Spontaneous breathing effort at ZEEP or CPAP and spontaneous breathing with pressure support in COVID-19. Representative example of spontaneous breathing in patients with severe COVID-19. During spontaneous breathing at ZEEP or CPAP, the airway pressure (P_AW) is zero (at zero PEEP, ZEEP) or equal to PEEP (if CPAP) in the non-dependent regions of the lung, while it is equal to the superimposed pressure plus PEEP (CPAP) or ZEEP in the dependent (more ventilated) regions. The transpulmonary pressure (P_TP) is higher in dependent lung regions and increases as the oesophageal pressure becomes more negative (Poes) (Part a, b). Conversely, in non-dependent lung areas, when a positive support pressure is applied to mechanically ventilated lungs (even if the patient is breathing spontaneously), the resulting P_AW will be equal to the selected support plus PEEP, while the Poes and P_TP will be lower than during spontaneous breathing (Part c). In dependent regions, when a support pressure is applied to mechanically ventilated but spontaneously breathing lungs, the P_AW will be equal to the difference of PEEP, pressure support (Ps), minus superimposed pressure, with a lower value of PTP and Poes with regard to spontaneously breathing, non-ventilated patients (Part d).
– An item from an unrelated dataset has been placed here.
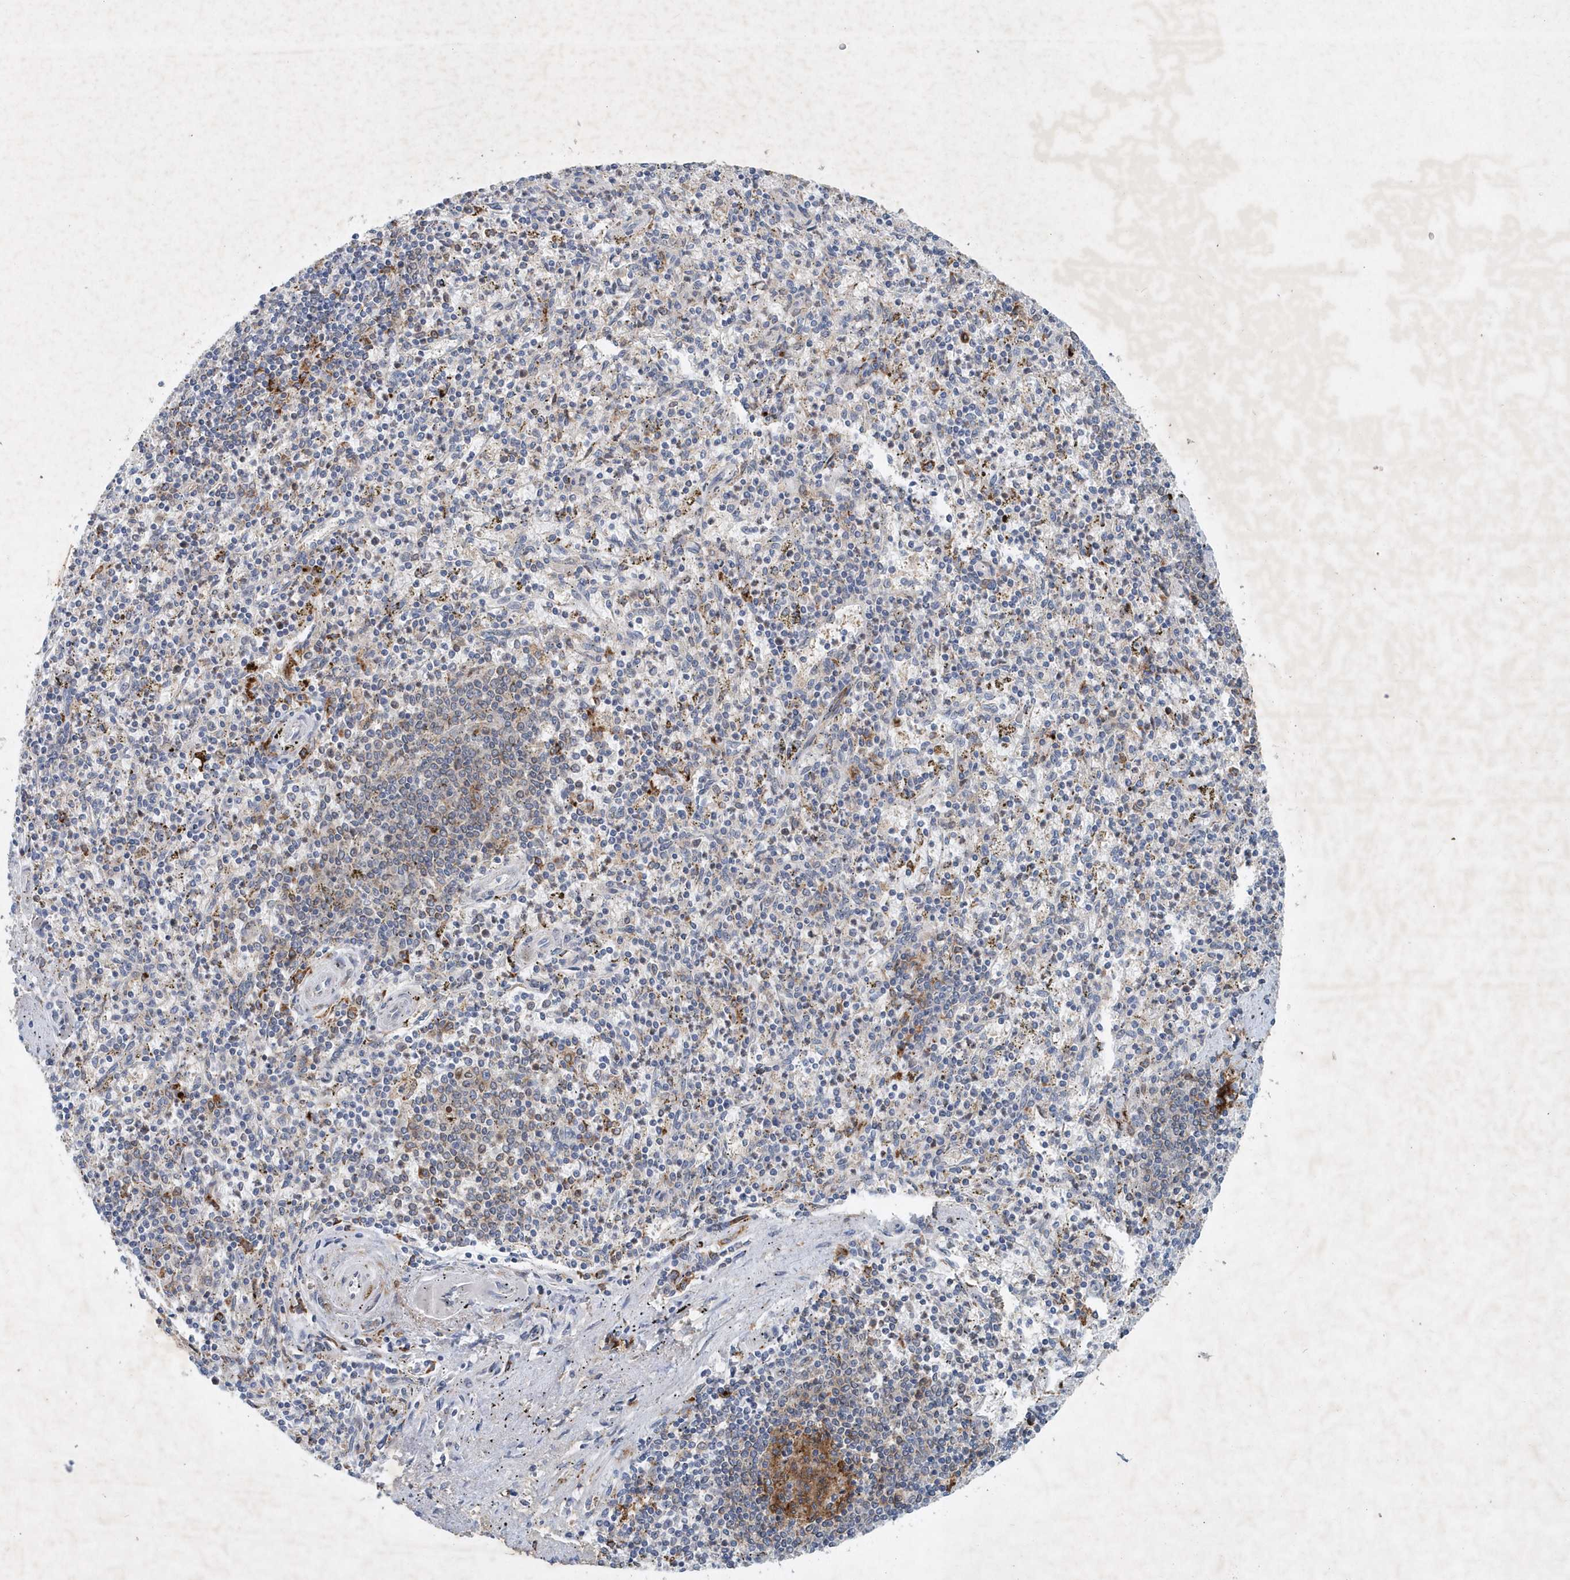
{"staining": {"intensity": "moderate", "quantity": "<25%", "location": "cytoplasmic/membranous"}, "tissue": "spleen", "cell_type": "Cells in red pulp", "image_type": "normal", "snomed": [{"axis": "morphology", "description": "Normal tissue, NOS"}, {"axis": "topography", "description": "Spleen"}], "caption": "The photomicrograph shows immunohistochemical staining of unremarkable spleen. There is moderate cytoplasmic/membranous positivity is appreciated in approximately <25% of cells in red pulp. (DAB (3,3'-diaminobenzidine) IHC with brightfield microscopy, high magnification).", "gene": "P2RY10", "patient": {"sex": "male", "age": 72}}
CPAP, continuous positive pressure ventilation; PEEP, positive end-expiratory pressure; MV, mechanical ventilation; ZEEP, zero PEEP; P_TP, transpulmonary pressure; Poes, oesophageal pressure; P_AW, airway pressure.

Fig 3

Normal and high respiratory drive and effort during passive, active, or active (plus support) ventilation. Representation of the possible response of patients with COVID-19 to passive, active, or active (plus pressure support) ventilation. Oesophageal pressure (P_oes) swings are higher during active breathing.

Fig 4

Identification and first-line management of noninvasive respiratory support failure. One of the most sensitive and specific scores for the detection of noninvasive respiratory support failure in acute hypoxaemic respiratory failure is the HACOR (sensitivity: 72%; specificity: 90% 1 h after initiation). Along with the HACOR, several parameters should be considered before proceeding to tracheal intubation. No specific score for COVID-19 has been validated to date, but promising scores are reported in the figure. EPAP, end-expiratory airway pressure; GCS, Glasgow Coma Scale; HFNOT, high-flow nasal oxygen therapy; NPPV, noninvasive positive-pressure ventilation; Pao₂/FiO₂, partial pressure of oxygen/fraction of inspired oxygen; P_oes, oesophageal pressure; ROX, rate oxygenation index; SpO₂, peripheral oxygen saturation; V_T, tidal volume.